Il tempo passa, ma purtroppo pare che nulla sia cambiato per quest’area della città dello Stretto di circa 15mila metri quadrati, che appartiene al Comune per 7mila metri quadrati e al Terzo ordine francescano e ai privati per la restante parte.
A causare la mancata riqualificazione ha contribuito anche l’incapacità di portare avanti un’azione congiunta per restituire alla città e ai cittadini una zona centrale e di pregio finalmente rinnovata.
Non ha funzionato la Stu (la Società di trasformazione urbana) e neanche la possibilità di fruire di Fondi europei. Servono progetti e azioni immediate per dare nuova vita al Tirone, che si trova nel cuore della città vecchia, tra i torrenti Portalegna e Boccetta, ed è caratterizzato dalla presenza dei cinquecenteschi bastioni di Carlo Quinto, della scalinata Sergi del ’700, di abitazioni risalenti all’Ottocento e di un colle ricco un tempo di edifici sacri e palazzi.
Nonostante i tanti progetti di riqualificazione, che prevedevano la costruzione di parchi, parcheggi e nuovi edifici, un processo di restauro proposto dall’ordine dei Francescani, le numerose denunce dei residenti e gli interventi dei consiglieri della IV Circoscrizione per ripristinare almeno il decoro urbano, resta poco del suo glorioso passato e per decenni ha prevalso il degrado, anche quello abitativo, con una baraccopoli a pochi passi dal centro di Messina.
Quello che doveva essere un Borgo monumentale, tra le poche zone antiche della città e sopravvissute alla distruzione dei suoi disastrosi terremoti, è oggi un’area completamente da risanare, nella quale molte famiglie vivono in mezzo all’amianto, senza servizi e in alloggi fatiscenti.

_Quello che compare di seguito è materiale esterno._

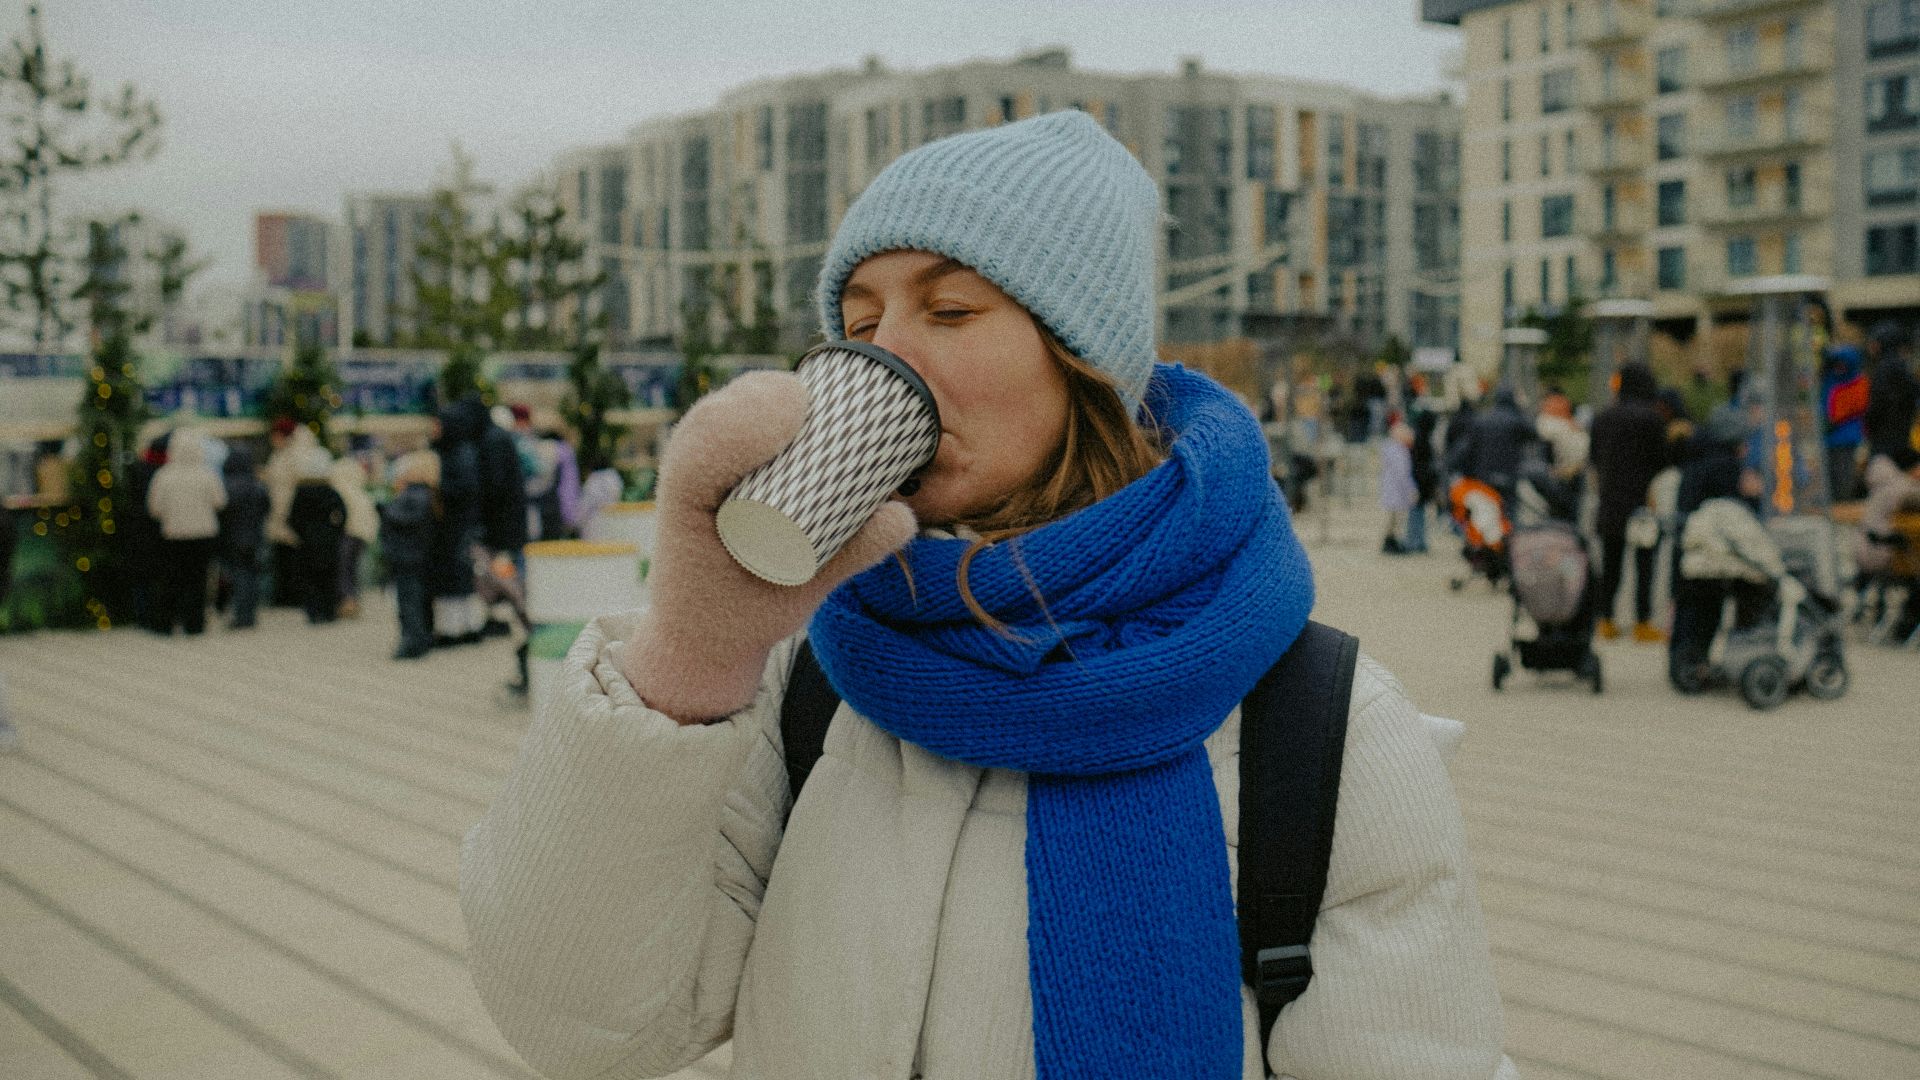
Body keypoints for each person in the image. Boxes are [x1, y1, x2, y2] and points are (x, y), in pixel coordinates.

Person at [461, 111, 1517, 1080]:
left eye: (951, 309)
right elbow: (583, 1027)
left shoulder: (1325, 727)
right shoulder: (810, 675)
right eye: (859, 324)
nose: (888, 357)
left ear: (1084, 362)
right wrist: (685, 662)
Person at [1588, 363, 1671, 642]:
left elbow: (1594, 458)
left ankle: (1607, 619)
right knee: (1644, 566)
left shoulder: (1602, 418)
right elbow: (1662, 460)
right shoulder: (1652, 419)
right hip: (1642, 503)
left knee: (1611, 565)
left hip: (1610, 501)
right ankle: (1642, 622)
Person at [1858, 323, 1920, 636]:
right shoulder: (1904, 373)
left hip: (1886, 452)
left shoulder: (1882, 372)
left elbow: (1874, 413)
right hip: (1893, 556)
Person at [146, 430, 227, 635]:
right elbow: (220, 501)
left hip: (173, 534)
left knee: (173, 579)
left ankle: (168, 623)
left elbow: (154, 507)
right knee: (198, 580)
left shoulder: (163, 475)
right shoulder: (207, 474)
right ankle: (195, 624)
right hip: (203, 534)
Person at [430, 399, 485, 645]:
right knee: (459, 576)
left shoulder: (458, 453)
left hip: (456, 526)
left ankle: (455, 629)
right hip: (458, 525)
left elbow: (463, 489)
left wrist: (438, 489)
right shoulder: (461, 450)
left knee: (455, 577)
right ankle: (464, 626)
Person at [380, 450, 439, 660]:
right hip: (414, 556)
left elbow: (397, 518)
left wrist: (387, 505)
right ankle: (419, 638)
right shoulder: (426, 495)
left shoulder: (414, 495)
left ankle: (413, 640)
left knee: (409, 601)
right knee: (416, 599)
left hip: (407, 557)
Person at [287, 447, 346, 625]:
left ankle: (314, 612)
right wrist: (335, 531)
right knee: (328, 577)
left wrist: (302, 533)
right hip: (327, 539)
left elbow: (292, 517)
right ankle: (328, 611)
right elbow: (342, 512)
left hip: (307, 541)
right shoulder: (330, 491)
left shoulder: (301, 492)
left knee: (309, 578)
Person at [262, 417, 317, 607]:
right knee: (282, 557)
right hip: (279, 514)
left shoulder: (298, 454)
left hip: (291, 514)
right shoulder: (280, 454)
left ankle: (295, 596)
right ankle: (284, 595)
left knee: (293, 557)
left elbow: (299, 484)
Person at [217, 444, 269, 630]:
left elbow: (221, 513)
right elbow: (266, 508)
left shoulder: (226, 486)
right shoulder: (257, 486)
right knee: (252, 575)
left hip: (233, 537)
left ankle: (241, 615)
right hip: (255, 536)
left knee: (238, 576)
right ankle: (249, 614)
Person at [330, 453, 380, 618]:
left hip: (348, 533)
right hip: (361, 535)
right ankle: (352, 601)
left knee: (344, 569)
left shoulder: (341, 490)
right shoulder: (360, 491)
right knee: (352, 570)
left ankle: (348, 602)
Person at [1820, 344, 1868, 503]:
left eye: (1842, 364)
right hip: (1829, 438)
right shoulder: (1831, 380)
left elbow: (1854, 406)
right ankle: (1834, 503)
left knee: (1844, 476)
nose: (1839, 367)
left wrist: (1833, 420)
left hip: (1846, 438)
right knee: (1831, 476)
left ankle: (1844, 503)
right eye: (1836, 364)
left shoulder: (1857, 382)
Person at [1379, 420, 1419, 554]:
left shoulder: (1392, 450)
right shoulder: (1398, 452)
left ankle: (1391, 542)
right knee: (1394, 520)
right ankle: (1391, 542)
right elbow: (1403, 474)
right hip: (1396, 491)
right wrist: (1411, 490)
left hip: (1393, 490)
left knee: (1393, 520)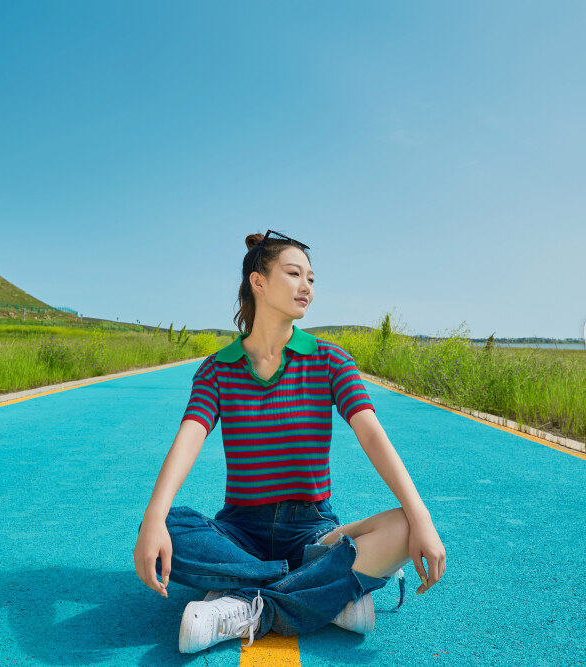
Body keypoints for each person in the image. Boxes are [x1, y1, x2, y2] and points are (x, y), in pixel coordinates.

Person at [133, 230, 446, 653]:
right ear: (258, 282)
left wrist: (422, 515)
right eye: (295, 274)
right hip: (239, 529)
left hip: (313, 529)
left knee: (406, 526)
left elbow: (371, 433)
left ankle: (249, 606)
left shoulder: (330, 359)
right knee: (165, 525)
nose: (307, 288)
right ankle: (324, 596)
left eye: (312, 279)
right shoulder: (216, 370)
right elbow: (189, 437)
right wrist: (154, 515)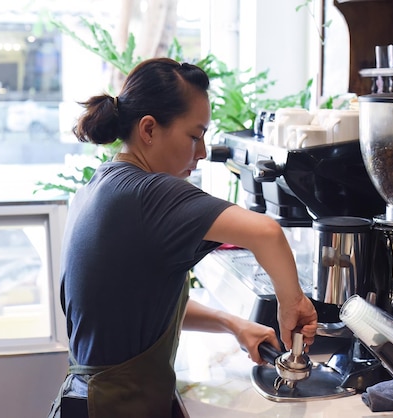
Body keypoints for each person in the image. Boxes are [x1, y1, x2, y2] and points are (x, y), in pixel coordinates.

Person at [48, 57, 318, 418]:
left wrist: (233, 325)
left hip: (88, 402)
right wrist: (294, 303)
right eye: (195, 135)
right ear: (148, 129)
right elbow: (266, 232)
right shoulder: (147, 191)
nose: (203, 152)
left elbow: (138, 307)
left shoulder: (103, 185)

Servirebbero azioni di valorizzazione storica e ambientale, secondo una visione complessa e con interventi in raccordo tra tutti i soggetti coinvolti: i privati con le case da consolidare, i Frati minori, proprietari anche di un plesso fatiscente dove si rifugiano persone senza fissa dimora, la IV Municipalità. Bisognerebbe riqualificare e mettere in sicurezza tutto il borgo storico di Tirone e trovare una sintesi tra le diverse esigenze, ma per il momento, purtroppo, si assiste ancora ad un nulla di fatto e ad un degrado che avanza e sta diventando sempre più inaccettabile.